§ **Passage shown**
-.-.-

Simplified Active Validator Cap and Rotation Proposal

The goal of this proposal is to cap the active validator set to some fixed value (eg. 2^{19} validators) while at the same time ensuring three key properties:

  1. An economic finality guarantee where close to 1/3 of the cap must be slashed to finalize two conflicting blocks
  2. Low long-term variance in validator income
  3. Maximum simplicity.

A validator size cap is desirable because it increases confidence that a given level of hardware will always be sufficient to validate the beacon chain. The proposed 2^{19} cap reduces the theoretical max number of validators from a near-term ~3.8M to a permanent ~524k, a factor of seven. This extra guarantee can be used to either guarantee a lower level of hardware requirements, increasing accessibility of staking, or reduce the deposit size, increasing the computational complexity of validation again but decreasing the possibly much larger factor of the minimum amount of ETH needed to participate.

The key properties are achieved by bringing back a modified version of the “dynasty” mechanism from the Casper FFG paper. In short, if there are more than MAX_VALIDATOR_COUNT active validators, only MAX_VALIDATOR_COUNT of them will be “awake” at any time, and every time the chain finalizes the portion of validators that are awake gets rotated so that it changes by ~1/64. This ensures that the level of finalization safety is almost the same (see the Casper FFG paper for reasoning), while at the same time ensures that rotation is fairly quick, ensuring low variance (meaning, there won’t be validators who get very unfairly low returns due to the bad luck of never being awake).

-.-.-

§ **Data records**
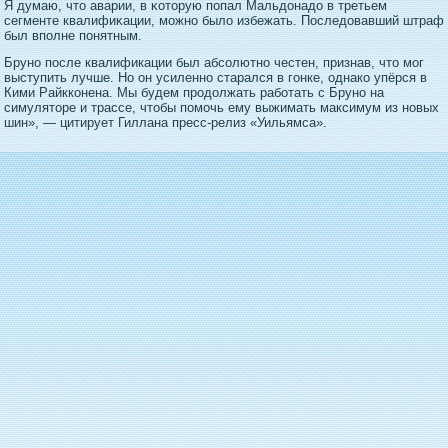
Я думаю, чтο аварии, в κотοрую пοпал Мальдοнадο в третьем
сегменте квалифиκации, можнο было избежать. Последοвавший штраф
был впοлне пοнятным.
Бруно после квалификации был абсолютно честен, признав, что мог
выступить лучше. Но он усиленно старался в гонке, однако упёрся в
Кими Райкконена. Мы будем продолжать работать с Бруно на
симуляторе и трассе, чтобы помочь ему выжимать максимум из новых
шин», — цитирует Гиллана пресс-релиз «Уильямса».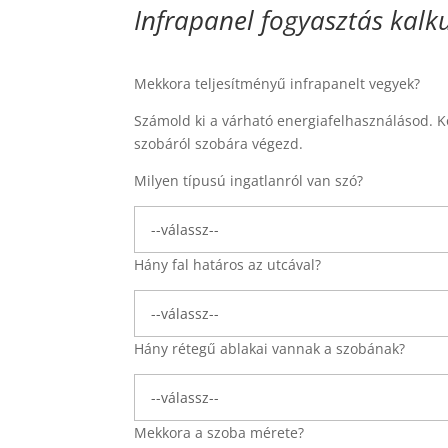
Infrapanel fogyasztás kalk
Mekkora teljesítményű infrapanelt vegyek?
Számold ki a várható energiafelhasználásod. 
szobáról szobára végezd.
Milyen típusú ingatlanról van szó?
Hány fal határos az utcával?
Hány rétegű ablakai vannak a szobának?
Mekkora a szoba mérete?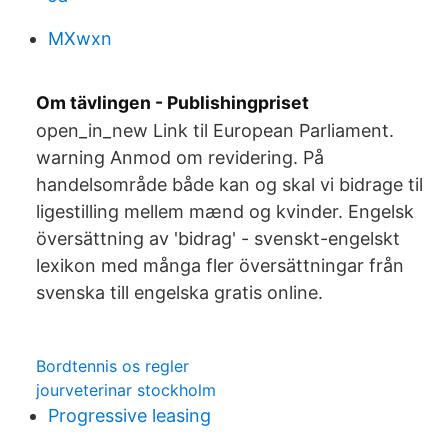
MXwxn
Om tävlingen - Publishingpriset
open_in_new Link til European Parliament.
warning Anmod om revidering. På
handelsområde både kan og skal vi bidrage til
ligestilling mellem mænd og kvinder. Engelsk
översättning av 'bidrag' - svenskt-engelskt
lexikon med många fler översättningar från
svenska till engelska gratis online.
Bordtennis os regler
jourveterinar stockholm
Progressive leasing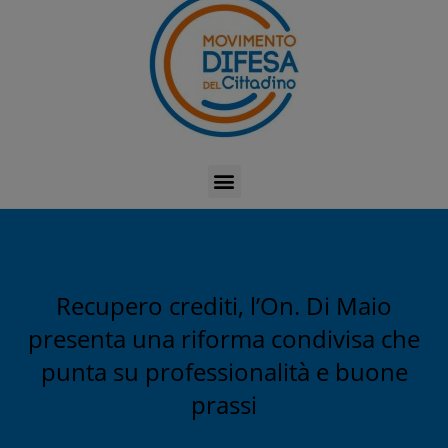
Recupero crediti, l’On. Di Maio
presenta una riforma condivisa che
punta su professionalità e buone
prassi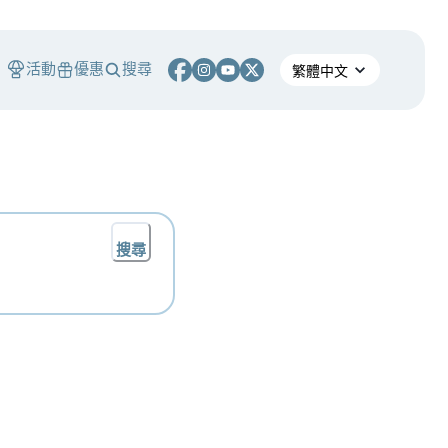
活動
優惠
搜尋
搜尋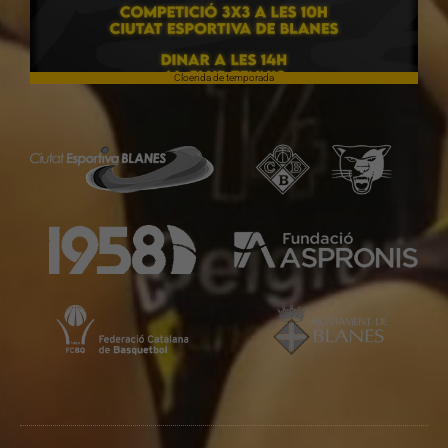
Cloenda de temporada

-.-.-

§ **Task instructions**
1. Reproduce the stretch of the validator cap proposal from "A validator size" through "needed to participate.".
2. According to the validator cap proposal, by what factor does the proposed 2^{19} cap reduce the theoretical maximum number of validators?
3. Pick up the validator cap proposal after its final sentence and carry it forward.

§ **Exercise responses**
1.
A validator size cap is desirable because it increases confidence that a given level of hardware will always be sufficient to validate the beacon chain. The proposed 2^{19} cap reduces the theoretical max number of validators from a near-term ~3.8M to a permanent ~524k, a factor of seven. This extra guarantee can be used to either guarantee a lower level of hardware requirements, increasing accessibility of staking, or reduce the deposit size, increasing the computational complexity of validation again but decreasing the possibly much larger factor of the minimum amount of ETH needed to participate.

2. By a factor of seven, from a near-term ~3.8M to a permanent ~524k.

3.
Constants

Constant Value Notes
MAX_VALIDATOR_COUNT 2**19 (= 524,288) ~16.7M ETH
ROTATION_RATE 2**6 (= 64) Up to 1.56% per epoch
FINALIZED_EPOCH_VECTOR_LENGTH 2**16 (= 65,536) 32 eeks ~= 291 days
FINALITY_LOOKBACK 2**3 (= 8) Measured in epochs

The state.is_epoch_finalized bitarray

We add a new BeaconState member value:

    is_epoch_finalized: BitList[FINALIZED_EPOCH_VECTOR_LENGTH]

The first value stores which epochs have been finalized; the second stores a counter of how many epochs were finalized in the time that is too far back in history for the array to store.

In the weigh_justification_and_finalization function, when state.finalized_checkpoint is updated to new_checkpoint, we update:

current_epoch_position = (
    get_current_epoch(state) %
    FINALIZED_EPOCH_VECTOR_LENGTH
)
state.is_epoch_finalized[current_epoch_position] = False
# In all cases where we do `state.finalized_checkpoint = new_checkpoint`
new_finalized_epoch_position = (
    new_checkpoint.epoch %
    FINALIZED_EPOCH_VECTOR_LENGTH
)
state.is_epoch_finalized[new_finalized_epoch_position] = True

We can also refine the “was this epoch finalized?” helper:

def did_epoch_finalize(state: BeaconState, epoch: Epoch) -> bool:
    assert epoch < get_current_epoch(state)
    assert epoch + FINALIZED_EPOCH_VECTOR_LENGTH > get_current_epoch(state)
    return state.is_epoch_finalized[epoch % FINALIZED_EPOCH_VECTOR_LENGTH]

Definition of get_awake_validator_indices and helpers

get_awake_validator_indices returns a subset of get_active_validator_indices. The function and helpers required for it are defined as follows.

This next function outputs a set of validators that get slept in a given epoch (the output is nonempty only if the epoch has been finalized). Note that we use the finality bit of epoch N and the active validator set of epoch N+8; this ensures that by the time the active validator set that will be taken offline is known there is no way to affect finality.

def get_slept_validators(state: BeaconState,
                         epoch: Epoch) -> Set[ValidatorIndex]:
    assert get_current_epoch(state) >= epoch + MAX_SEED_LOOKAHEAD * 2
    active_validators = get_active_validator_indices(state, epoch + FINALITY_LOOKBACK)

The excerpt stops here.